Notre étude nous a ainsi amenée, toujours en collaboration avec Yves Chevallard, à élaborer une deuxième technique exploratoire de l’offre praxéologique, que nous avons qualifiée d’« analyse des témoins » pour recueillir des témoignages sur l’offre praxéologique en matière de RII. Cette analyse consiste à interroger des « témoins » (étudiants, professionnels…), d’une part quant à leur rencontre effective (et l’intensité de cette rencontre) avec une réponse à une question de RII, et d’autre part sur la difficulté à rencontrer de telles réponses lorsqu’on les cherche expressément. Les personnes et les institutions ne sont plus ici regardées en quelque sorte pour elles-mêmes, mais comme témoins des conditions objectives d’accès à la connaissance qu’il s’agit d’explorer et d’analyser. La matière ici, ce sont donc les praxéologies, leur présence effective ou au contraire leur caractère « introuvable ». Les résultats de ces explorations ont confirmé que pour certaines questions de RII, autour de 40 % sur les échantillons de questions étudiés, une réponse n’est pas facile à trouver.

Pourquoi réaliser une telle exploration de l’offre praxéologique et de son accessibilité ? Elle est essentielle au travail didactique, car elle témoigne de l’état de la culture dans un domaine praxéologique donné, de son état de développement et de diffusion.
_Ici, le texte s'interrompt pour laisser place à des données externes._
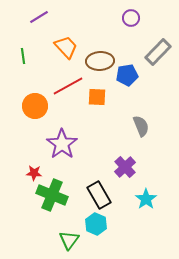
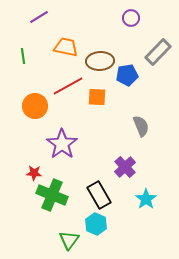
orange trapezoid: rotated 35 degrees counterclockwise
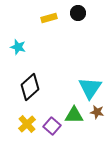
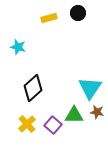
black diamond: moved 3 px right, 1 px down
purple square: moved 1 px right, 1 px up
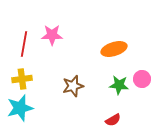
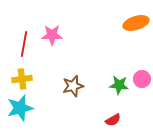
orange ellipse: moved 22 px right, 26 px up
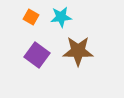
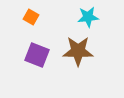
cyan star: moved 27 px right
purple square: rotated 15 degrees counterclockwise
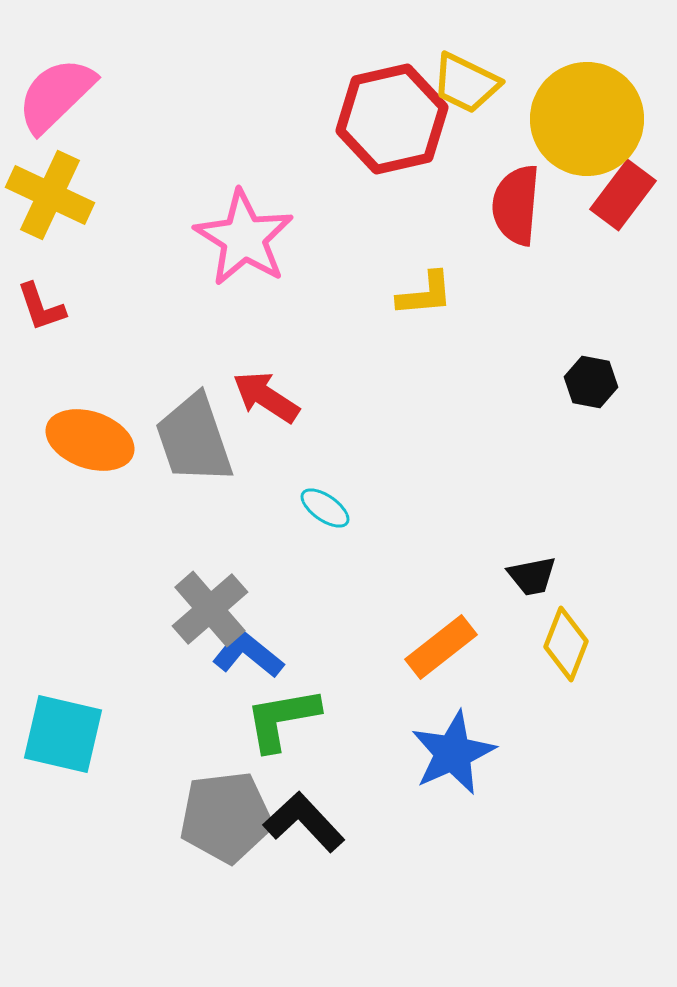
L’absence de diffusion d’une culture, aussi développée soit-elle dans certaines sphères de la société, rendra très coûteux l’accès à quiconque souhaitant y entrer ou se perfectionner. Cette situation nous paraissait d’autant plus paradoxale que moins la RII est connue comme objet, moins elle sera efficace comme outil pour entrer dans toutes ces autres cultures présentes sur Internet.